Not to hi-jack my own thread, but the best archers I’ve ever known are women; maybe you should combine the bows and the girls and save some money in the process? (That is, until they start competing, etc…) I think **Archergal ** might back me up on this, no?

You’re leaving?! Nooooooooooooooo! **Now ** who’s gonna show me the gay bars when I come home to visit? Actually, I suppose that my cousin, who’s spent his own share of time frollicking with the queens in Chaaahhleston, can take me, but it might’ve been nice to have you tag along. And perhaps levdrakon, too, the easier to get him some squirrel stew. :slight_smile:

Squirrel carcasses stuffed in pockets, eh? Funny image.
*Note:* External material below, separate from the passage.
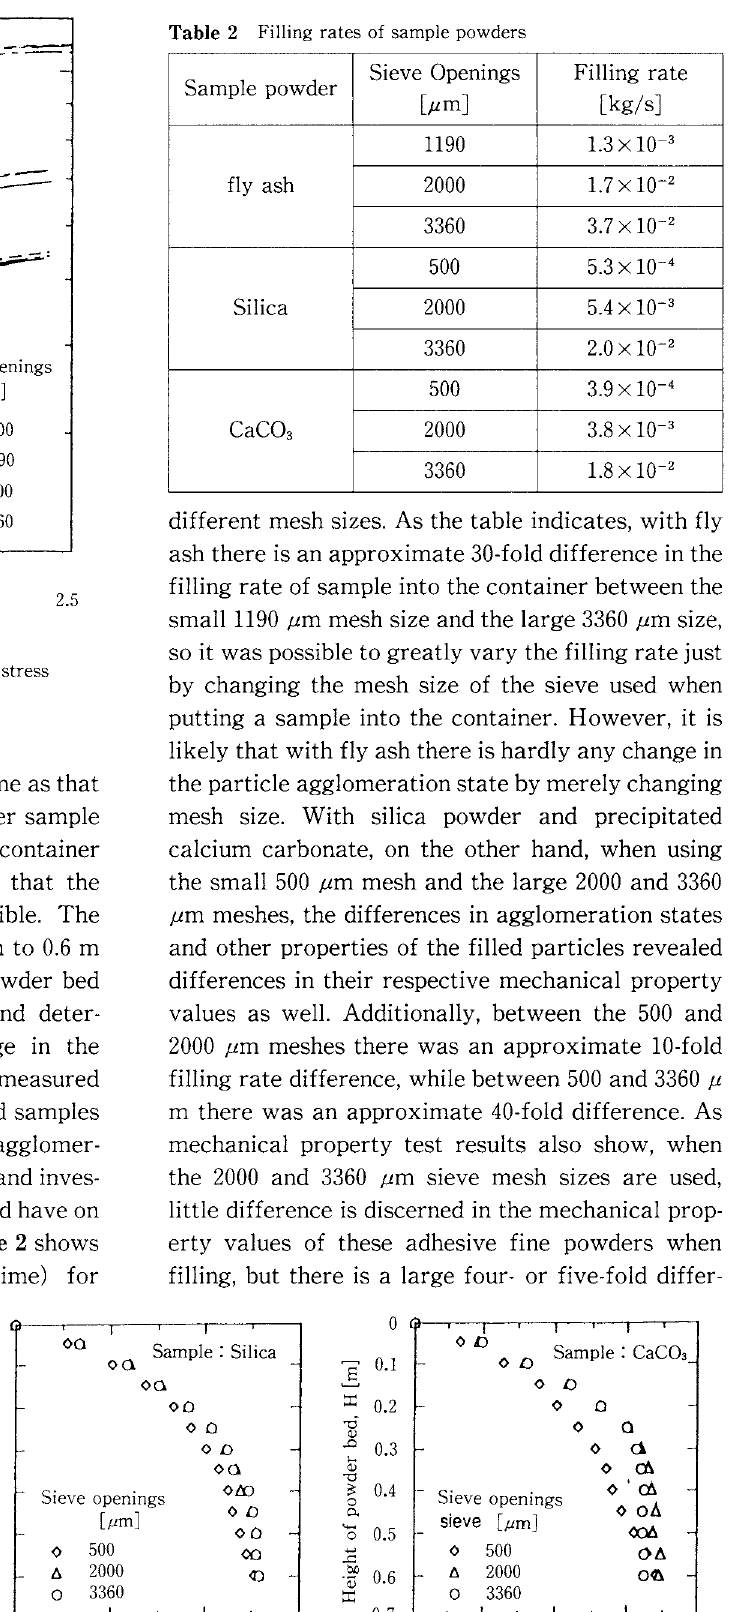
Table 2 Filling rates of sample powders Sample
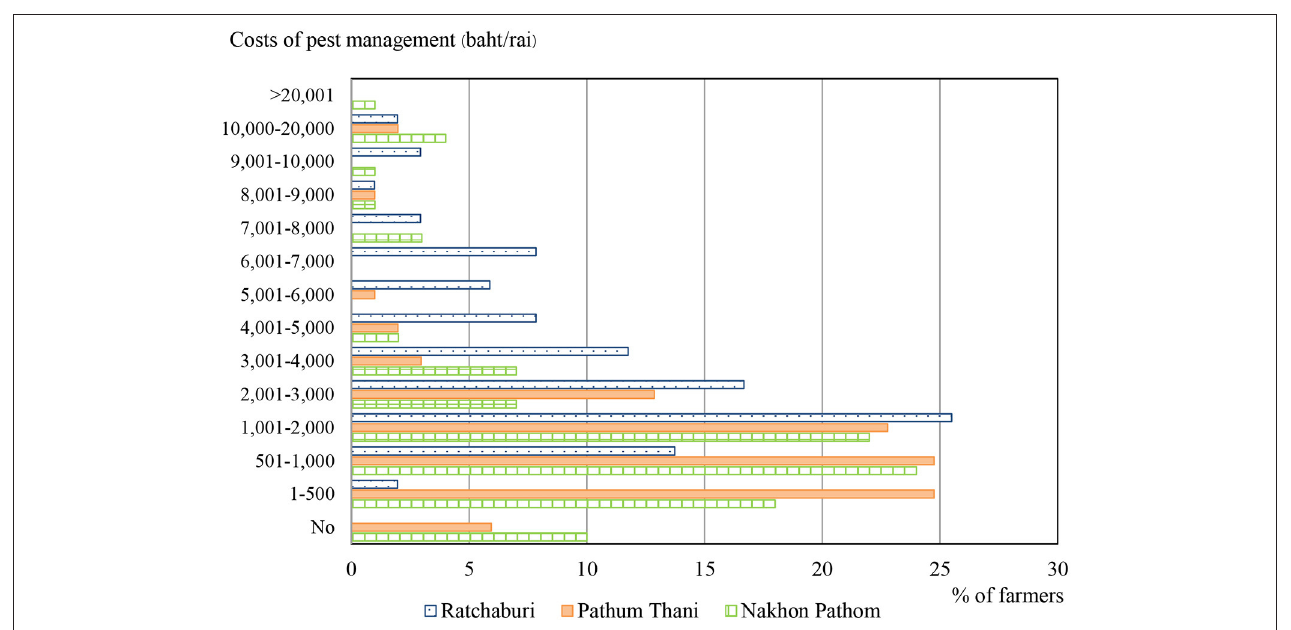
FIGURE 3 | Cost of pest management among vegetable growers in Nakhon Pathom, Pathum Thani and Ratchaburi provinces, 2016.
The last time I watched my uncle gut squirrel carcasses (a few years ago), he mentioned the smell in no uncertain terms. Not feeling adventurous that day, I kept my distance. And, apparently, wisely so.

Well, I reckon that you *could * come on down during my next visit home (whenever **that ** may be, given the pace of my life, the fact that I don’t get *any * paid time off from work, and the fact that I’m flat broke), and I could get someone to hunt (which I don’t) and cook them (which I probably could do myself, though I’ve never done it before).

Barring that, I wonder how well squirrel stew would do traveling out to Cali. :wink:

And though I can assure you that it doesn’t taste like pure evil, I understand different strokes for different folks and all that. :slight_smile:

And deer? I love it, even if the smell of it cooking is rather, uhhh, distinctive.

The little wisp of a girl that sold me my bow casually pulled down a competition bow with a 70 pound draw, held it to her and talked to me about technique.

When I tried to pull it, I almost snapped a testicle with the effort.

I still don’t understand that.

Was her name Diana? :smiley:

Or did her bra fit kinda, you know, funny?

Heh. I was trying to think of a way to ask that, and failing. :stuck_out_tongue:

From this diving site :

The south-eastern corner of the rifle range is Yellow Rock, the most notorious rockfishing location in Australia. Something like 100 fishers have died at this location after being washed off the rock platform into the ocean.

To be honest I had no idea it was that dangerous.